PROBLEM: Quote, without any change, the part of the listing that opens with the line containing "To solve this problem, SEMI plans to hold th" and closes with the line containing "Guest Speech 嘉宾演讲", including both of those lines.

(Items from a dataset)
══════════

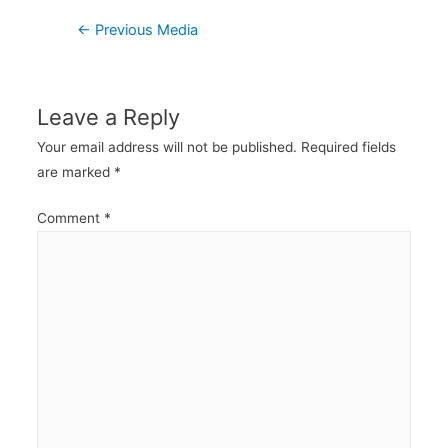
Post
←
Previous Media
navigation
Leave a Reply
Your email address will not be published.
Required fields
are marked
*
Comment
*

══════════

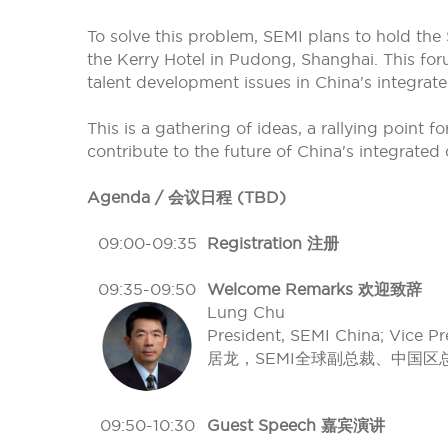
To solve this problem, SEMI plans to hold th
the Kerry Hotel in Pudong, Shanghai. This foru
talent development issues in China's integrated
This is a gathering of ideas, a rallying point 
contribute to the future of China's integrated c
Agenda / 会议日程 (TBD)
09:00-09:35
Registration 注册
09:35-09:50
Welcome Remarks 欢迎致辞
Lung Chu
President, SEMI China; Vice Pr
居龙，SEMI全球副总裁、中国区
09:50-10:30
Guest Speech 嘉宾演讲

══════════

EXERCISE ANSWER:
To solve this problem, SEMI plans to hold th
the Kerry Hotel in Pudong, Shanghai. This foru
talent development issues in China's integrated
This is a gathering of ideas, a rallying point 
contribute to the future of China's integrated c
Agenda / 会议日程 (TBD)
09:00-09:35
Registration 注册
09:35-09:50
Welcome Remarks 欢迎致辞
Lung Chu
President, SEMI China; Vice Pr
居龙，SEMI全球副总裁、中国区
09:50-10:30
Guest Speech 嘉宾演讲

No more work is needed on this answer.